I do not worry about high-frequency trading.  Telegraphs and telephones also brought their own, earlier versions of high-frequency trading.  As did stock index futures.  There are second-best arguments relating to hockey helmets and the like but that is the case with most forms of progress and greater economic speed.  You don't have to think that the current profits measure the current social value of high-frequency trading to argue that the overall trend should be allowed.  The correct judgment of efficiency occurs at the system-wide level, not at the level of the individual trading strategy.  The short-run story is that private profits exceed social returns but in the longer run the trading activity and liquidity brings increasing social returns and better communication of information.

I'm not a believer in the strong versions of efficient markets hypotheses, so I do admit that high-frequency trading, like just about every other trading strategy, can bring short-run "whiplash" effects on market prices.  But if you don't like it, you can trade yourself at much lower frequencies, which is probably what you should be doing anyway.  At the same time high-frequency trading smooths out or shortens many other cases of price whiplash.  High-frequency trading brings more liquidity into the market.  Call it "low quality liquidity" if you wish, but it still looks like net liquidity to me. 

The complaint is that this liquidity sometimes vanishes.  Maybe high-frequency trading can scare other traders out of the market;
that charge has been leveled against every method of informed
trading.  In the short run it is sometimes true but markets respond by
upping the general requirements for quality trading and many market
participants rise to meet the new standard or else switch to longer
time horizons.

On the critical side there is lots of talk of "unfairness" and "manipulation," combined with snide references to the financial crisis.  I'd like to see a serious efficiency argument against high-frequency outlined and defended, without the polemics.  That would include a case that regulation will prove workable and catch only the "bad liquidity," while at the same time avoiding capture by envious and inferior competitors. 

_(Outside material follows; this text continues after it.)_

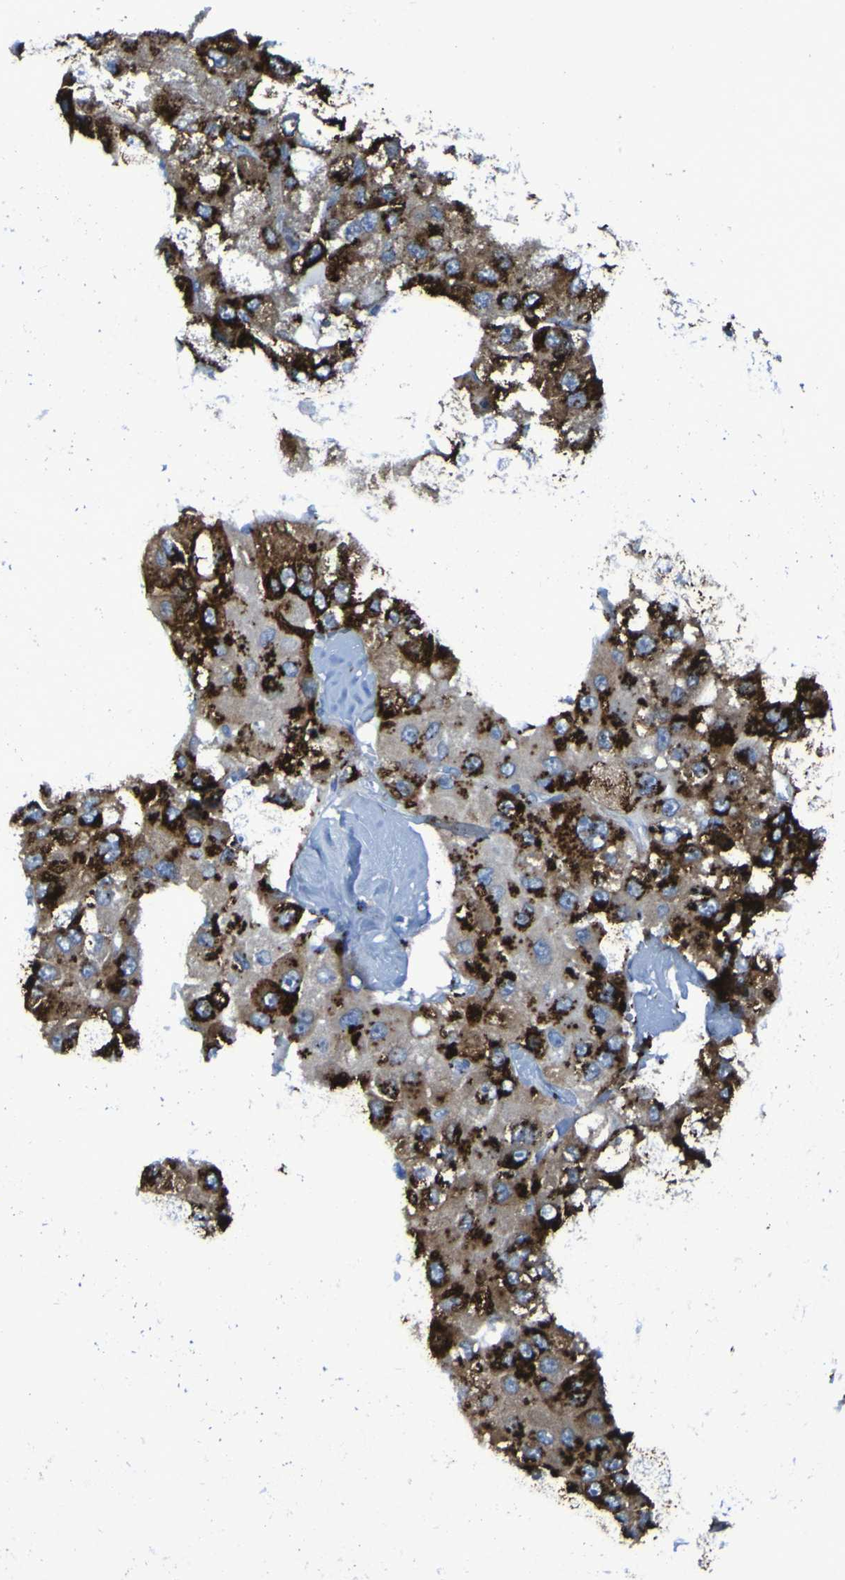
{"staining": {"intensity": "strong", "quantity": ">75%", "location": "cytoplasmic/membranous"}, "tissue": "liver cancer", "cell_type": "Tumor cells", "image_type": "cancer", "snomed": [{"axis": "morphology", "description": "Carcinoma, Hepatocellular, NOS"}, {"axis": "topography", "description": "Liver"}], "caption": "Approximately >75% of tumor cells in liver cancer display strong cytoplasmic/membranous protein positivity as visualized by brown immunohistochemical staining.", "gene": "GOLM1", "patient": {"sex": "male", "age": 80}}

If high-frequency trading is used to trick other traders into revealing their demand schedules, and then canceling orders, I can see a case for regulating that particular practice.  On that issue, here is background, from a critic, but note that these charges seem to be unverified.

The philosophical question is why it might possibly be beneficial to have market prices adjust within five seconds rather than within fifteen.  One second rather than five?  0.25 rather than one?  If you had been writing in the year 1800, what comparisons would you have chosen? 

Remember that old comic book where they had Superman race against The Flash?  The Flash won.  Someone had to, just keep that in mind.